**Selected passage**
┌────────

Museums, Churches, Bars and 5 More Offbeat Workout Spaces

No matter how much you love your local gym, sometimes a change of scenery is both nice and motivating. You may even feel inspired to exercise for longer and harder in a new setting, especially if it has a cool backstory, like these eight out-of-the-box, very non-traditional places to break a sweat across the U.S.


Where: The Metropolitan Museum of Art in New York City

What: Contemporary dance company Monica Bill Barnes & Company teamed up with and writer/illustrator Maira Kalman to create an exercise experience called the Museum Workout at the world-famous Met, which houses 5,000-plus years of iconic art. Wearing sequined dresses and tennis shoes, Barnes and dance partner Anna Bass take an intimate group of participants on a physical and interactive journey through the 137-year-old establishment located in Central Park. The 45-minute dance-cardio workout moves to the soundtrack of Kalman’s voice blended with disco and Motown hits.

When: Available on select Thursdays, January through March, at 8:30 a.m. before the museum opens to the public. The $ 35 tickets, which include admission to the museum for the rest of the day, are sold out for now, but check the website to see if they extend this popular program into the spring.


Where: Grace Cathedral in San Francisco

What: Vibrant yoga mats fill the aisles, alter and indoor labyrinth at this historically progressive Episcopal church — the country’s third-largest — in the heart of the city. Led by hatha flow and restorative yoga instructor Darren Main, the weekly practice begins with a brief reflection from a clergyman and is accompanied by live music. Hundreds of locals and travelers of all ages and abilities attend each week.

When: Every Tuesdays from 6:15–7:30 p.m., except in December. Class is free, but a $ 10–$ 20 donation is suggested. See the website for details.


Where: Great Divide Brewing Company in Denver

What: This 23-year-old brewery is as serious about its craft brews as it is about keeping its community hoppy, er, happy. Which is why since 2013 it has invited CorePower Yoga to host a free weekly class in its production facility on Brighton Boulevard. With a live DJ spinning in the background, a yoga instructor leads all levels in a highly physical, hourlong flow (prepare to sweat) to help students earn their booze after class at the brewery’s Barrel Bar.

When: The first Wednesday of every month. Starts at 6 p.m. sharp, so arrive early. Click here for more info.

└────────

**Given information**

┌────────

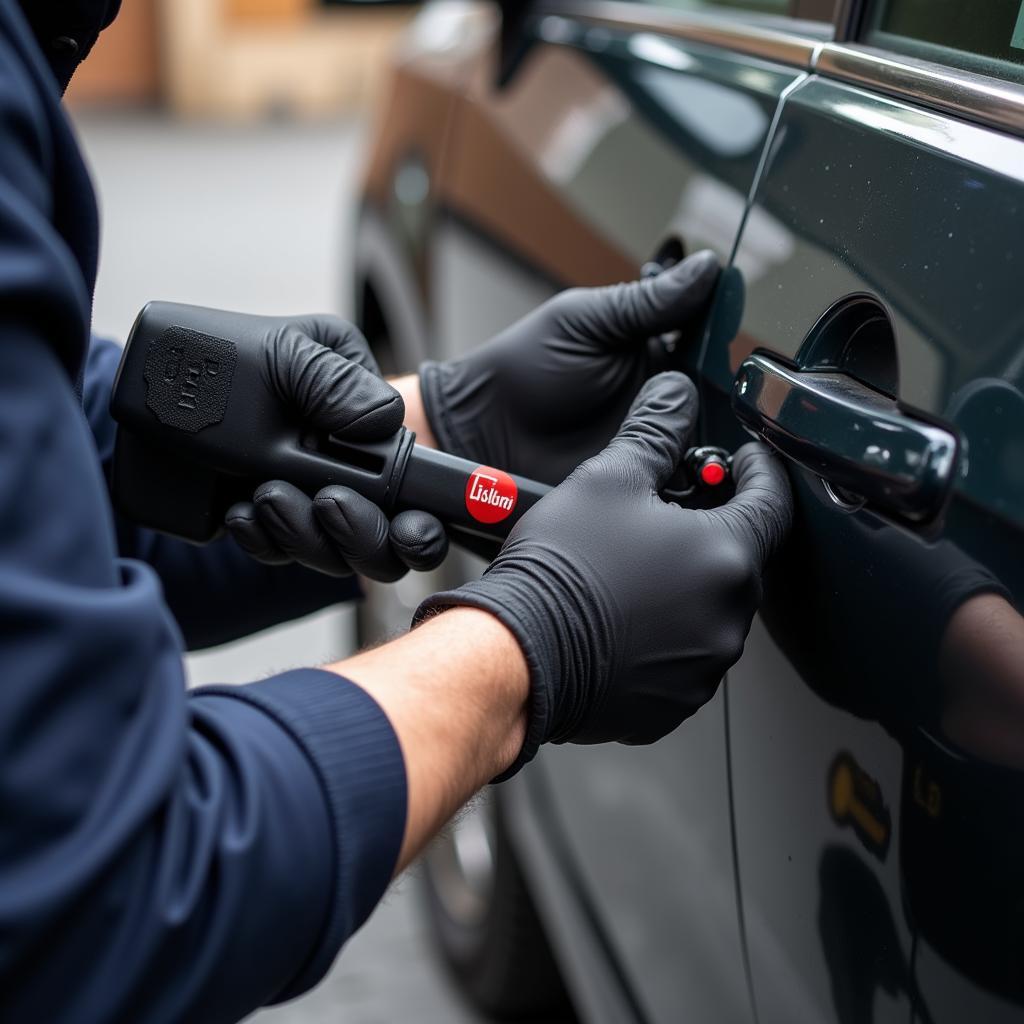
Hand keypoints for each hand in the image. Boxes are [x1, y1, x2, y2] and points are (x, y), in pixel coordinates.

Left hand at [223, 313, 447, 579]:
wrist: (166, 372)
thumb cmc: (243, 349)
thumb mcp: (295, 349)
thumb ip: (338, 382)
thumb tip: (378, 422)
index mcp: (378, 437)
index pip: (424, 499)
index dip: (424, 526)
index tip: (409, 526)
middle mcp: (353, 479)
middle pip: (382, 547)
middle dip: (360, 534)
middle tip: (328, 501)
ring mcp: (309, 504)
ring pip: (331, 556)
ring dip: (307, 537)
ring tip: (268, 498)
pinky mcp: (269, 521)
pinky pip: (277, 551)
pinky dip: (263, 540)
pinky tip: (241, 515)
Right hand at [415, 372, 792, 774]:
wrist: (516, 654)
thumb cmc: (561, 568)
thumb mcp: (609, 479)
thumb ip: (655, 433)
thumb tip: (675, 394)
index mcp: (726, 558)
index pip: (773, 502)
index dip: (759, 471)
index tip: (744, 461)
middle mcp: (728, 619)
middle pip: (739, 558)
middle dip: (711, 529)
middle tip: (667, 513)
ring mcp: (703, 668)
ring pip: (710, 609)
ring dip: (686, 585)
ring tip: (633, 568)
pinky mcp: (674, 703)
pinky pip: (684, 657)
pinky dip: (665, 634)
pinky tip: (622, 616)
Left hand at [418, 251, 719, 483]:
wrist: (480, 430)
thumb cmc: (523, 367)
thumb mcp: (585, 322)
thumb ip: (647, 302)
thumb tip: (709, 265)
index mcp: (653, 355)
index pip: (709, 346)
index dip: (729, 347)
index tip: (740, 350)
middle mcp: (661, 401)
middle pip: (721, 403)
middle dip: (734, 405)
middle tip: (739, 406)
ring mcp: (653, 445)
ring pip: (709, 447)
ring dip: (719, 446)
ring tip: (726, 444)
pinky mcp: (638, 483)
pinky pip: (679, 486)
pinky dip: (694, 482)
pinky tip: (701, 476)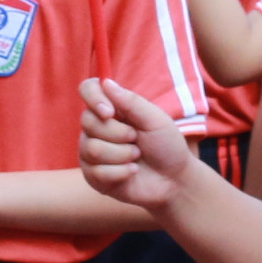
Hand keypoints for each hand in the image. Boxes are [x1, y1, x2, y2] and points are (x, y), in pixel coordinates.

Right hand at [80, 77, 201, 215]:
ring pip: (92, 148)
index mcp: (112, 109)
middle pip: (88, 122)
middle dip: (119, 134)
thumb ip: (131, 102)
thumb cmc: (167, 146)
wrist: (173, 180)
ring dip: (122, 155)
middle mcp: (97, 127)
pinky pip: (97, 171)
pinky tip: (132, 172)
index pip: (88, 90)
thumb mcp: (155, 120)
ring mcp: (91, 152)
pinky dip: (121, 173)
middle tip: (137, 139)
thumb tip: (105, 82)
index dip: (94, 99)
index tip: (110, 112)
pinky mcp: (93, 175)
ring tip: (137, 157)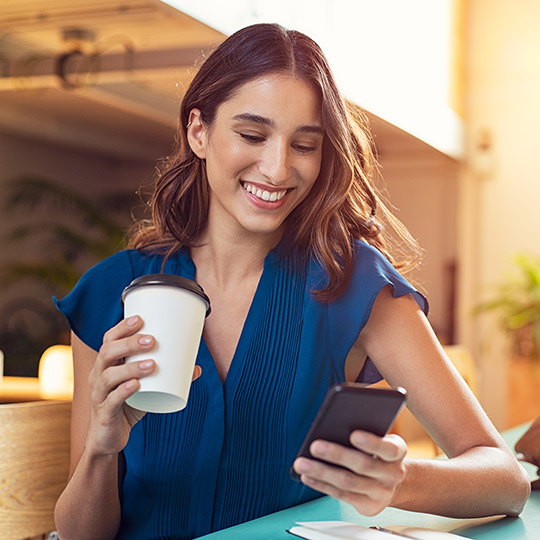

└────────

**Exercise description**
Duplicate a portion of the workout-spaces article word for word, beginning at the words "What: Vibrant yoga" and stopping after "website for details.". Rely only on the workout-spaces article for what comes next, not on the entries.

**Task answer**
What: Vibrant yoga mats fill the aisles, alter and indoor labyrinth at this historically progressive Episcopal church — the country’s third-largest — in the heart of the city. Led by hatha flow and restorative yoga instructor Darren Main, the weekly practice begins with a brief reflection from a clergyman and is accompanied by live music. Hundreds of locals and travelers of all ages and abilities attend each week.

When: Every Tuesdays from 6:15–7:30 p.m., except in December. Class is free, but a $ 10–$ 20 donation is suggested. See the website for details.